On 8 July, several thousand far-right protesters stormed the venue of a queer pride festival set to be held on the outskirts of Tbilisi, forcing the event’s organisers to be evacuated and the event to be cancelled.
People began to gather for the protest near the Vazha Pshavela metro station around noon, four hours before the festival was set to open. It was organised by the violent far-right group, Alt Info.
Protesters blocked Vazha Pshavela Avenue, watched over by large numbers of police.
In the days prior and at the event, participants and organisers stated that they would use violence to stop the festival, and against those attending it.
The crowd held a minute’s silence for Mikheil Mamukashvili, who set fire to himself during last year’s Pride events, stating that he did not want to live in a ‘sinful country’ where queer people were protected. He died of his injuries a few weeks later.
A protester wearing an anti-EU flag. Photo: Mariam Nikuradze/OC MediaAt around 13:00, the assembled protesters began to walk towards the venue, an hour’s uphill walk in 30°C heat.
On their way to the venue, loudspeakers played the theme of the Uruk-hai from the Lord of the Rings films; a reference to some in Georgia referring to members of far-right groups as ‘orcs’, a race of evil monsters from the fantasy series.
They were not confronted by police as they marched up the hill.
At one point, the group divided so as to block two roads leading to the venue.
Many carried religious symbols.
On the day prior to the event, the Georgian Orthodox Church had made a statement announcing that while they did not condone violence, Georgian society could not accept queer movements, and was ‘not ready, and will never be’ for them.
This followed calls from the Church and the ruling party to introduce laws regulating ‘LGBT propaganda’.
After reaching the venue, the protesters briefly confronted police officers who were blocking the entrance.
Shortly before 15:00, the Tbilisi Pride organising team announced that they were being evacuated and that the event was being cancelled as police had said they could not secure the area.
After the organising team were evacuated, protesters entered the festival grounds; first via side entrances, with the police later letting the crowd in through the main entrance too.
While the police had brought pepper spray, rubber bullets, and water cannons, they did not use them against those gathering to stop the pride event. No riot police were present at the venue, in contrast to recent heavily-policed anti-government protests.
Police looked on as the protesters tore down flags, pulled down a decorative statue, destroyed furniture, and set fire to signs. While some of the damaged property was brought there by Tbilisi Pride, much belonged to the venue and Tbilisi Open Air festival.
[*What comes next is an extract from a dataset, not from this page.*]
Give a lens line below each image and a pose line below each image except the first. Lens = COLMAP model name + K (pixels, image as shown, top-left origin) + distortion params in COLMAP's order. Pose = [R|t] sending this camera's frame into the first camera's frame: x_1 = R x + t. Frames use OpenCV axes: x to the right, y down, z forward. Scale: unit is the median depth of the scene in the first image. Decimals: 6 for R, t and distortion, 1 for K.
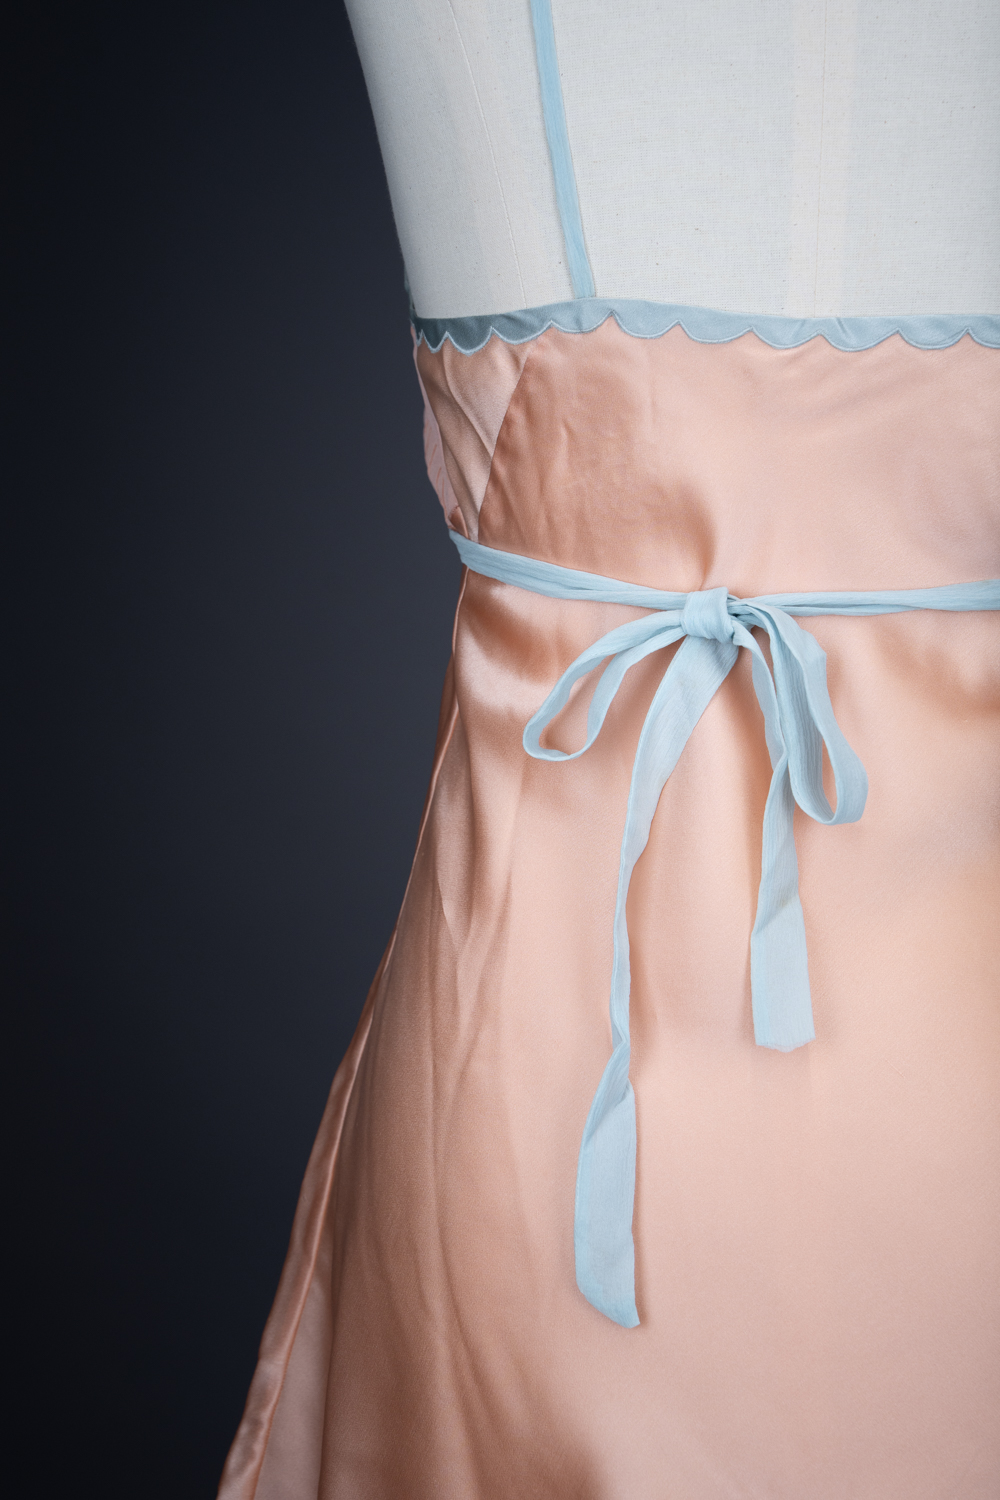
lens RADIAL K [[2988.8, 0, 493.8], [0, 2988.8, 764.5], [0, 0, 1]] dist [0.304507, 0.000000]
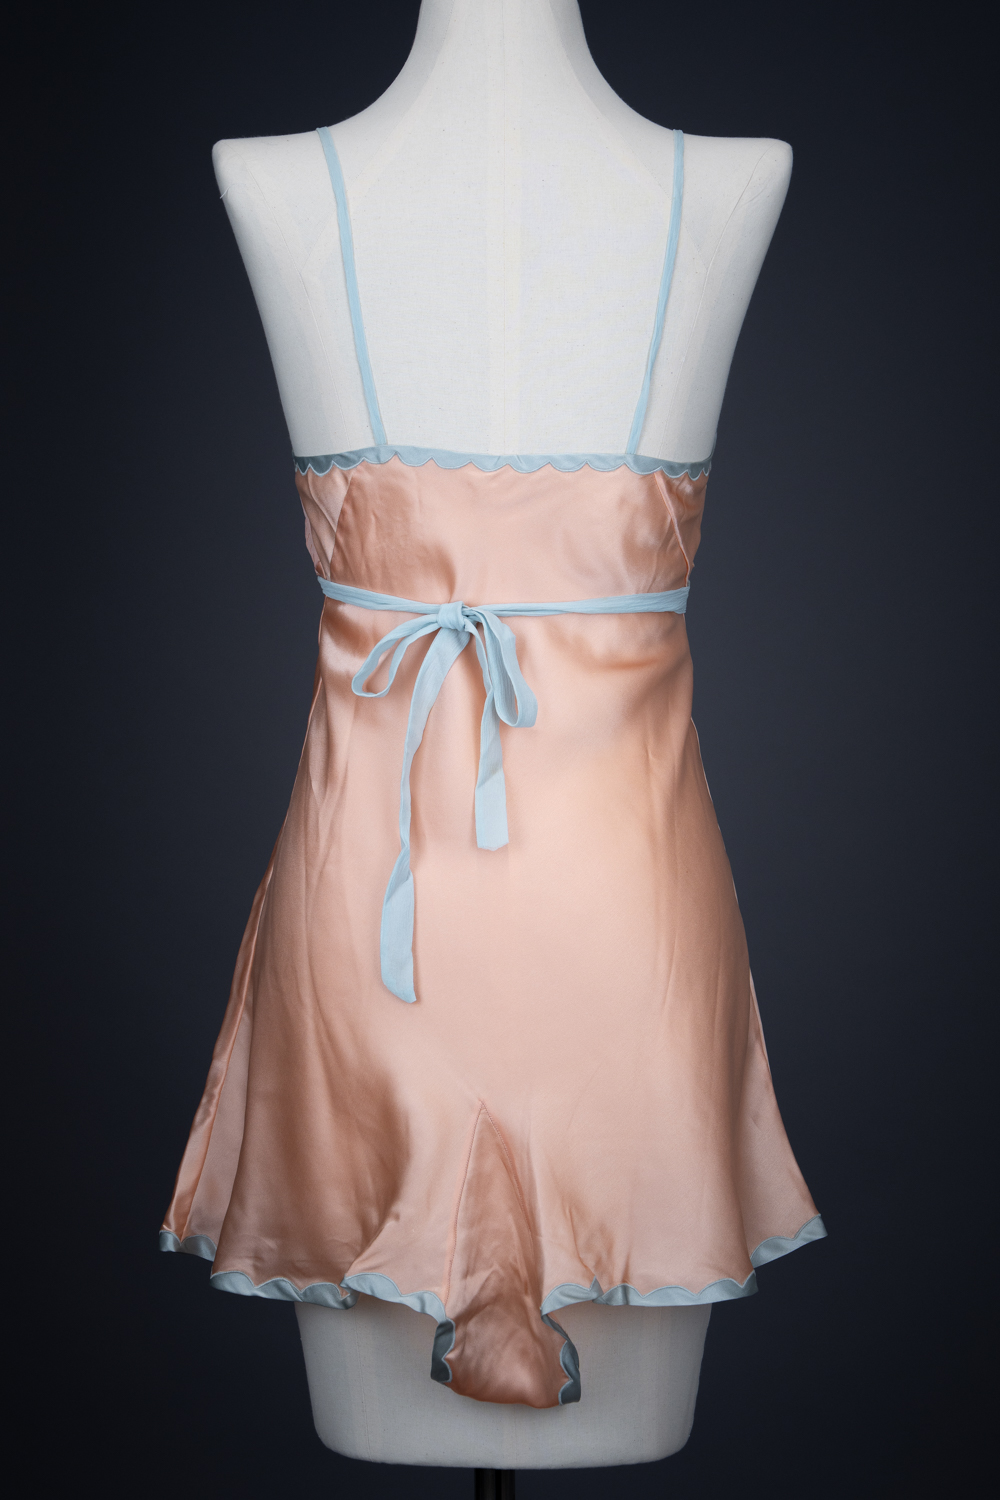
lens RADIAL K [[2988.8, 0, 507.5], [0, 2988.8, 744.1], [0, 0, 1]] dist [0.304507, 0.000000]
pose [[0.999941, -0.010574, 0.002373, 0.099643], [0.010691, 0.998344, -0.056522, 0.130921], [-0.001771, 0.056544, 0.998399, -0.812934]]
Police also allowed protesters to loot the festival food and drink counters, with several also seen taking pink yoga mats from the venue.
OC Media reporters heard police making disparaging comments about the festival organisers, and appearing to be friendly with protesters.
In the late afternoon, some of the group moved to the parliament building in the centre of Tbilisi, where Makharadze, a co-founder of Alt Info and one of the protest’s organisers, again proclaimed victory. He also mentioned a law against ‘LGBT propaganda’ that the group had submitted to parliament in May.
After taking a group photograph, the organisers announced that the protest was over, and the crowd dispersed.
On 9 July, the organisers of Tbilisi Pride held a guerrilla performance in front of parliament. They threw property burnt and destroyed at the festival venue in front of the parliament, demanding punishment of those responsible. Following the performance, they removed the items from parliament.